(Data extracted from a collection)
# # # # # # #
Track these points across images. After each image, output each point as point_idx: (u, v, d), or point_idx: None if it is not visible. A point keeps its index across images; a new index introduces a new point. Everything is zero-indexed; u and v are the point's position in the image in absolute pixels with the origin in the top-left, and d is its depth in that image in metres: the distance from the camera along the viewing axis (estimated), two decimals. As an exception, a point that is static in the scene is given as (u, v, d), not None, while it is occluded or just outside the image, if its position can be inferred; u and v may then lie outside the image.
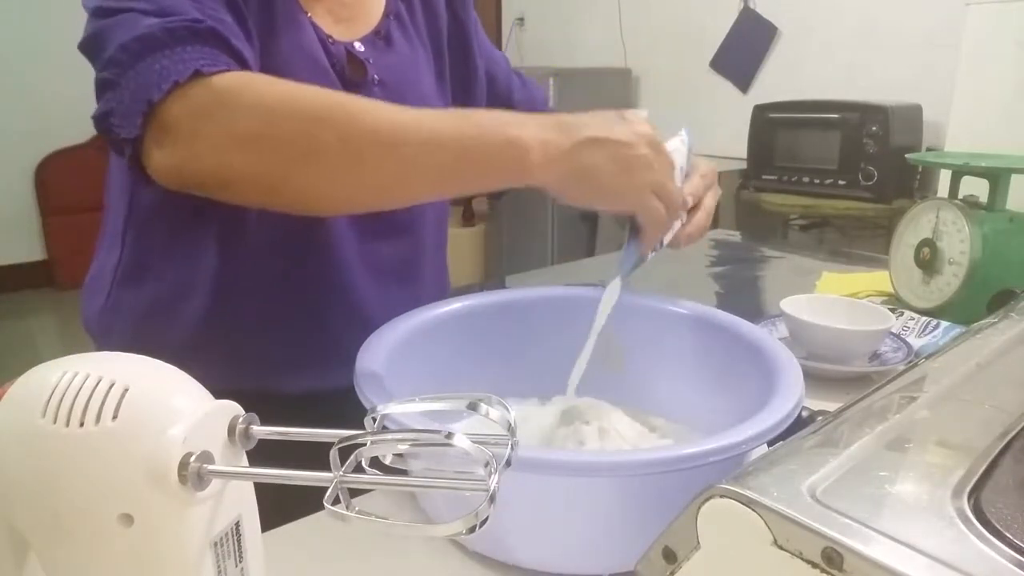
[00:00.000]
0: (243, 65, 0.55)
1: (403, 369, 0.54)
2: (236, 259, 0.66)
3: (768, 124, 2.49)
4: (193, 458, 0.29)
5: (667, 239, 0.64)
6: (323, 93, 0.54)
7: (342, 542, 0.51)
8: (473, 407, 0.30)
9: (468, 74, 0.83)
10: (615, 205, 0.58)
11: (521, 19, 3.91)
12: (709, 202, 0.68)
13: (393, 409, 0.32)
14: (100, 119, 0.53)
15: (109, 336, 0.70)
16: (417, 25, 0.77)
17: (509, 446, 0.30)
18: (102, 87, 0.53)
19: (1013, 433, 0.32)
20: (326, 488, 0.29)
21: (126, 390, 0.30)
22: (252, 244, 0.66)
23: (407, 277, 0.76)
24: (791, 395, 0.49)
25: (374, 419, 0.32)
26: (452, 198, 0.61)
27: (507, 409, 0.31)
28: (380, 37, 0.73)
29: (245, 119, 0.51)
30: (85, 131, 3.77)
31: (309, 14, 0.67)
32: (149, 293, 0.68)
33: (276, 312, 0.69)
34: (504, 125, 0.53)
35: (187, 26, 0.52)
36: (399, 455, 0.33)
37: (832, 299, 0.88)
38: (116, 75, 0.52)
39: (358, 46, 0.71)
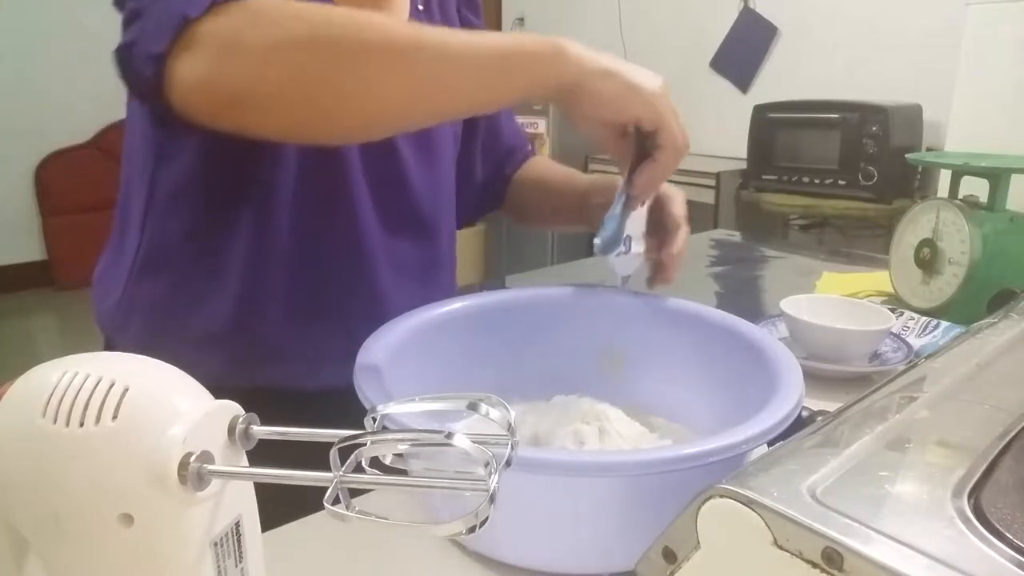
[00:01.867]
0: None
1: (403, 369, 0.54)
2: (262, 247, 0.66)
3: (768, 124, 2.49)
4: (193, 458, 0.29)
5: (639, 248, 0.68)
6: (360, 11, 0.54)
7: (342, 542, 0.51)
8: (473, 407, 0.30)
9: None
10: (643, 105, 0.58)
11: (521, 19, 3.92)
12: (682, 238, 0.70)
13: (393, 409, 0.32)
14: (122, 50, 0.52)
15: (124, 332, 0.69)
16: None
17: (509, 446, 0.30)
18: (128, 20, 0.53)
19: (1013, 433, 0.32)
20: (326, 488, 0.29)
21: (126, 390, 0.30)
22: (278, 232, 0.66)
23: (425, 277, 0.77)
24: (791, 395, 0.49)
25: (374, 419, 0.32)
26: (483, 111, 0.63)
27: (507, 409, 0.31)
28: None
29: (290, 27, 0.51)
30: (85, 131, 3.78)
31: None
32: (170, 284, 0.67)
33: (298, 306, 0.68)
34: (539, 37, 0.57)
# # # # # # #
WHAT YOU HAVE TO DO:
Please retype the records above exactly, leaving every image out.

SOLUTION TO THE PROBLEM:
Track these points across images. After each image, output each point as point_idx: (u, v, d), or point_idx: None if it is not visible. A point keeps its index across images; a new index introduces a new point. Everything is zero-indexed; u and v are the point's position in the image in absolute pixels with the origin in the top-left, and d is its depth in that image in metres: the distance from the camera along the viewing axis (estimated), two decimals. As an exception, a point that is static in the scene is given as (u, v, d), not None, while it is occluded or just outside the image, if its position can be inferred; u and v may then lie outside the image.
[00:00.000]
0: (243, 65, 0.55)
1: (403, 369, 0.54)
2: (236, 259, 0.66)
3: (768, 124, 2.49)
4: (193, 458, 0.29)
5: (667, 239, 0.64)
6: (323, 93, 0.54)
7: (342, 542, 0.51)
8: (473, 407, 0.30)
9: (468, 74, 0.83)
10: (615, 205, 0.58)
11: (521, 19, 3.91)
12: (709, 202, 0.68)
13: (393, 409, 0.32)
14: (100, 119, 0.53)
15: (109, 336, 0.70)
16: (417, 25, 0.77)
17: (509, 446, 0.30)
18: (102, 87, 0.53)
19: (1013, 433, 0.32)
20: (326, 488, 0.29)
21: (126, 390, 0.30)
22: (252, 244, 0.66)
23: (407, 277, 0.76)
24: (791, 395, 0.49)
25: (374, 419, 0.32)
26: (452, 198, 0.61)
27: (507, 409, 0.31)
28: (380, 37, 0.73)
29: (245, 119, 0.51)
30: (85, 131, 3.77)
31: (309, 14, 0.67)
32: (149, 293, 0.68)
33: (276, 312, 0.69)
34: (504, 125, 0.53)
35: (187, 26, 0.52)
36: (399, 455, 0.33)
37: (832, 299, 0.88)
38: (116, 75, 0.52)
39: (358, 46, 0.71)
[00:01.867]
0: None
1: (403, 369, 0.54)
2: (262, 247, 0.66)
3: (768, 124, 2.49)
4: (193, 458, 0.29)
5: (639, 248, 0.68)
6: (360, 11, 0.54)
7: (342, 542, 0.51)
8: (473, 407, 0.30)
9: None
10: (643, 105, 0.58)
11: (521, 19, 3.92)
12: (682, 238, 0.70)
13: (393, 409, 0.32)
14: (122, 50, 0.52)
15: (124, 332, 0.69)
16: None
17: (509, 446, 0.30)
18: (128, 20, 0.53)
19: (1013, 433, 0.32)
20: (326, 488, 0.29)
21: (126, 390, 0.30)
22: (278, 232, 0.66)
23: (425, 277, 0.77)
24: (791, 395, 0.49)
25: (374, 419, 0.32)
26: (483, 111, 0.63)
27: (507, 409, 0.31)
28: None
29: (290, 27, 0.51)
30: (85, 131, 3.78)
31: None
32: (170, 284, 0.67)
33: (298, 306, 0.68)
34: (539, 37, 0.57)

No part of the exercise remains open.